Si tratta di un processo chimico-fisico della durata massima di 35 giorni che deve essere costantemente monitorato e che è regolamentato da specifiche norme europee per il rispetto degli standard di igiene a cui è sottoposta la carne che viene fatta maturare in ambienti con temperatura, umidità, pH ed areazione strettamente controllati Fattori che intervengono su tenerezza e succosità della carne, aroma e sapore. All’interno del progetto – spiega ancora Fancello – abbiamo effettuato due prove sperimentali, utilizzando apparecchiature e procedure di controllo per rilevare i parametri di monitoraggio della frollatura della carne, analizzando la composizione chimica e microbiologica, l’andamento del pH e l’evoluzione del peso dei carré, con l’obiettivo di migliorare la qualità della carne e individuare il protocollo più efficace per preservare le proprietà nutrizionali, standardizzare l’offerta al consumatore, ottimizzare la tenerezza ed esaltare il sapore.

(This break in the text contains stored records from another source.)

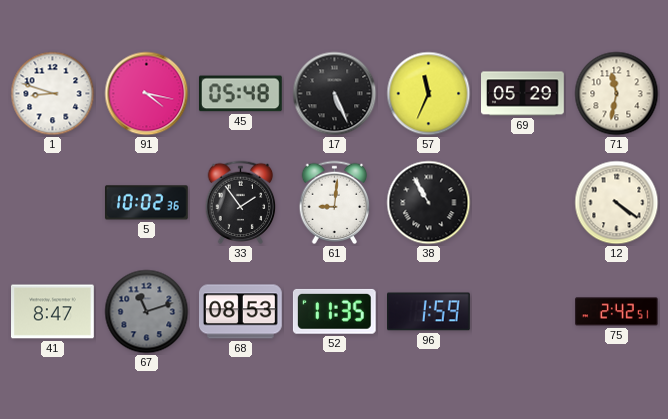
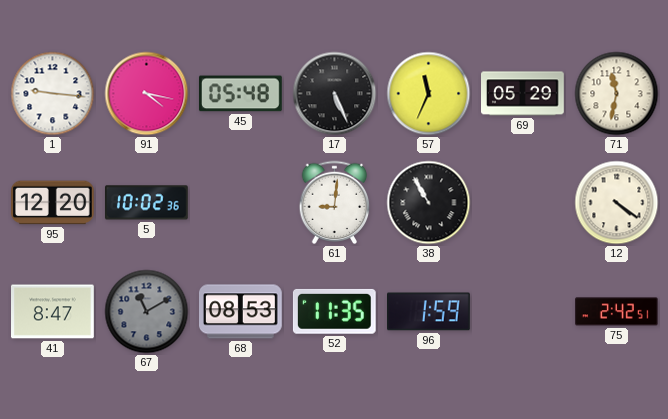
1: 8:48 -> 9:16
95: none -> 12:20
33: 1:54 -> none
67: 11:12 -> 11:10
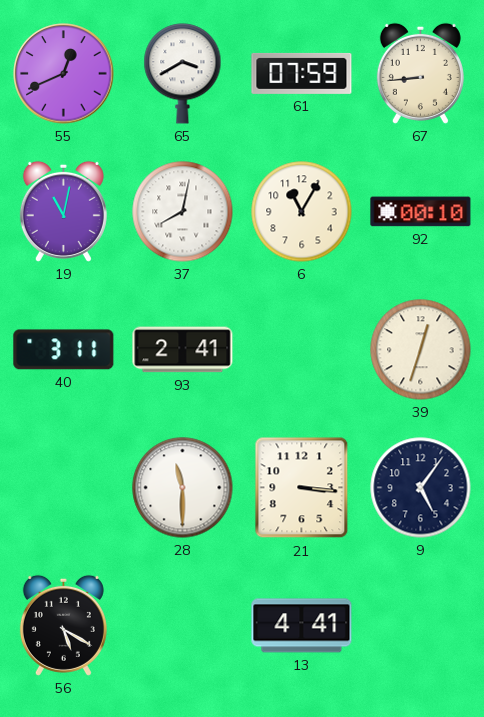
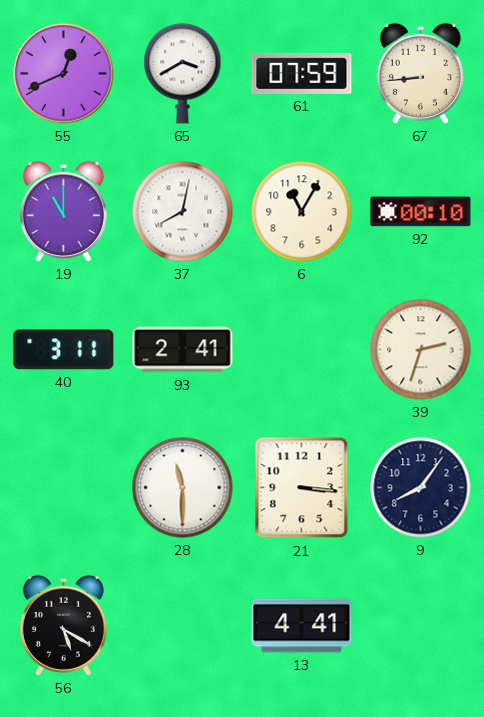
19: 11:02 -> 11:00
39: 12:33 -> 2:33
9: 5:06 -> 8:06
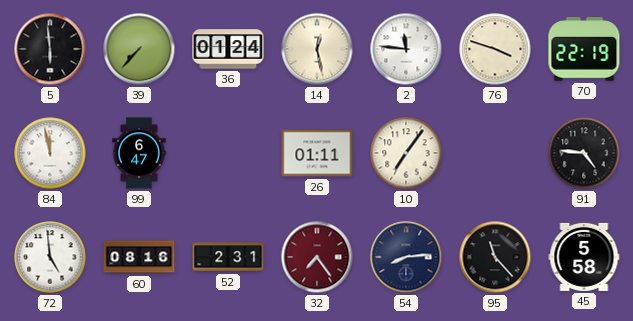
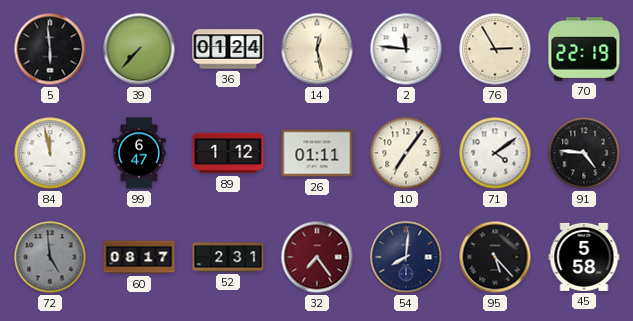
76: 3:48 -> 2:55
89: none -> 1:12
71: none -> 4:09
72 dial: white -> grey
60: 08:16 -> 08:17
54: 8:14 -> 8:01
95: 11:23 -> 5:23
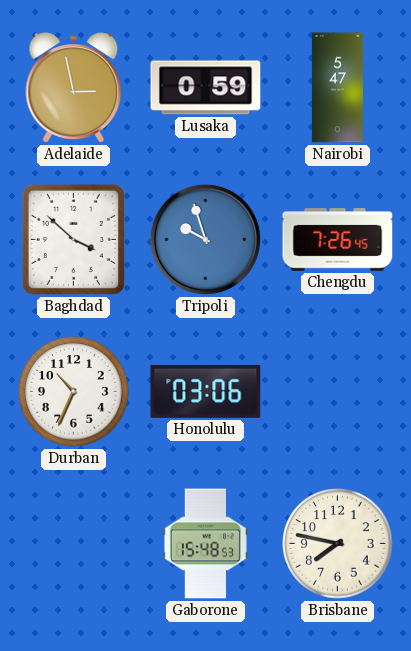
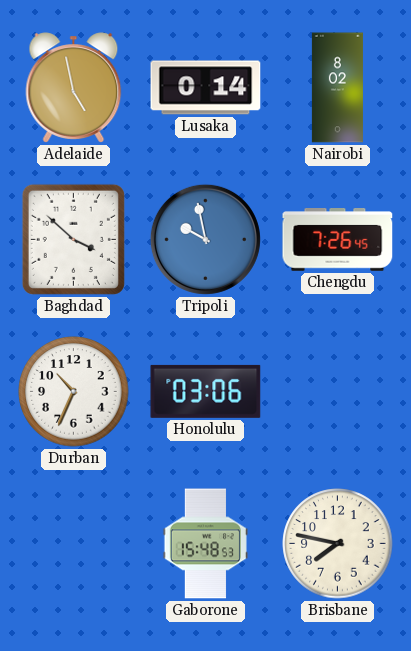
Adelaide: 2:58 -> 4:58
Lusaka: 0:59 -> 0:14
Nairobi: 5:47 -> 8:02
Tripoli: 9:57 -> 9:58
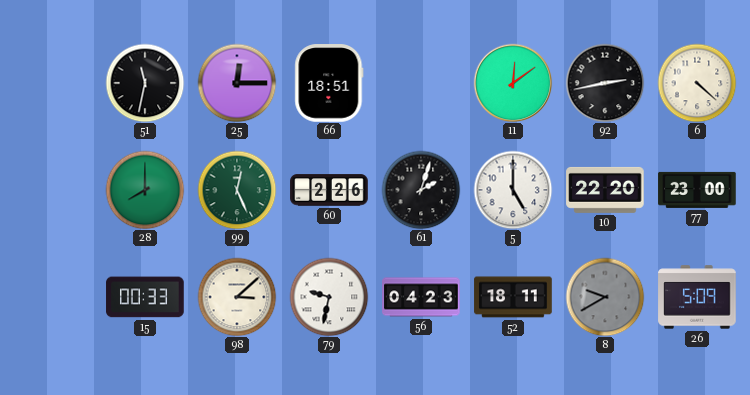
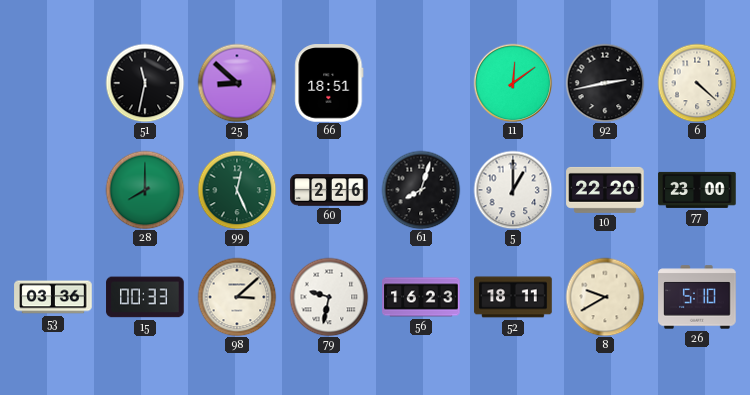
25: 12:15 -> 8:52
61: 2:03 -> 8:03
5: 5:00 -> 1:00
53: none -> 03:36
56: 04:23 -> 16:23
8 dial: grey -> cream
26: 5:09 -> 5:10
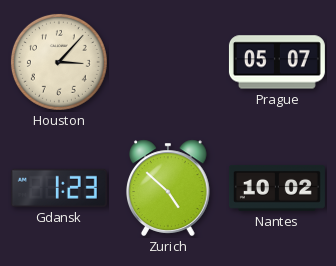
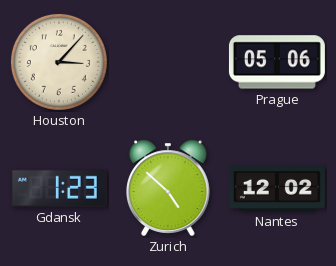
Prague: 05:07 -> 05:06
Nantes: 10:02 -> 12:02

Abbiamo rilevato che non vi sono particolari differenze fra la frollatura in cella e in armadio dal punto di vista delle caratteristiche fisiche e chimiche della carne frollata. È quindi fondamentale adottare pratiche di gestione della carne sin fasi iniziali di frollatura riducendo al minimo il rischio di contaminazione microbica nelle primissime fasi di macellazione e nella preparazione dei tagli adottando delle buone pratiche igieniche e di processo. Fondamentali l’igiene profonda delle aree e dei locali di lavorazione e delle attrezzature impiegate che devono essere separate da quelle impiegate per la preparazione di altri tipi di carne, quest’ultime devono essere impiegate solo ed esclusivamente per la preparazione della carne frollata”.